Mnie chodziło o nauczenie się podstaw, żebym za durnia wśród majtków nie uchodził, gdy mi przyjdą po młotek do kilwatera
i jak się nazywają liny i szmaty, bo to podstawa, żeby mieć poważanie
nie chodzi mi tutaj o nawigowanie okrętem i takie nauki, tylko znajomość: tu jest forkasztel, to jest wanta, to jest bakburta, sterburta.
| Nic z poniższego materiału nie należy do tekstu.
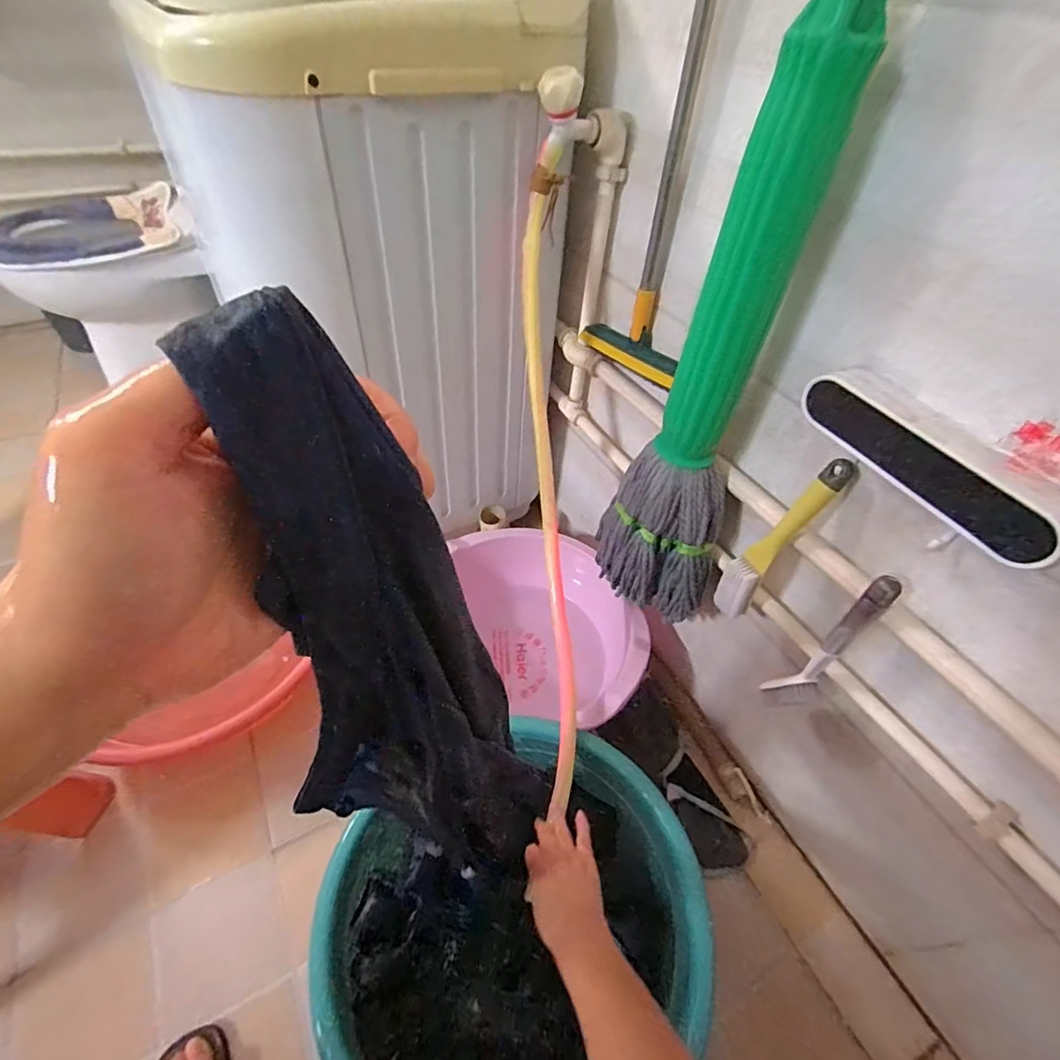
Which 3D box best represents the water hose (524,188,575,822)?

Bramsel, marsel, na wiatr, zwrot przez rufę... Może i jestem trochę bribantem-inżynierem, ale mając kilkudziesięciu podwładnych trzeba zadbać, żeby szacunek był.
O gildię się pytałem, bo wolałbym takich przeszkolonych w obsłudze, niż z łapanki do prochu i dział...
A odnośnie abordażu: myślałem o przejmowaniu wrogiego okrętu w całości, wtedy walenie do niego z dział nie ma sensu, natomiast zwiększona ilość abordażystów, jak najbardziej.
Pytanie mam o to długie kalendarium. Generalnie politykę wielkiego świata Bardin ma tam, gdzie słońce nie dochodzi. Czy brak znajomości dat i wydarzeń z jego strony, będzie MG przeszkadzał?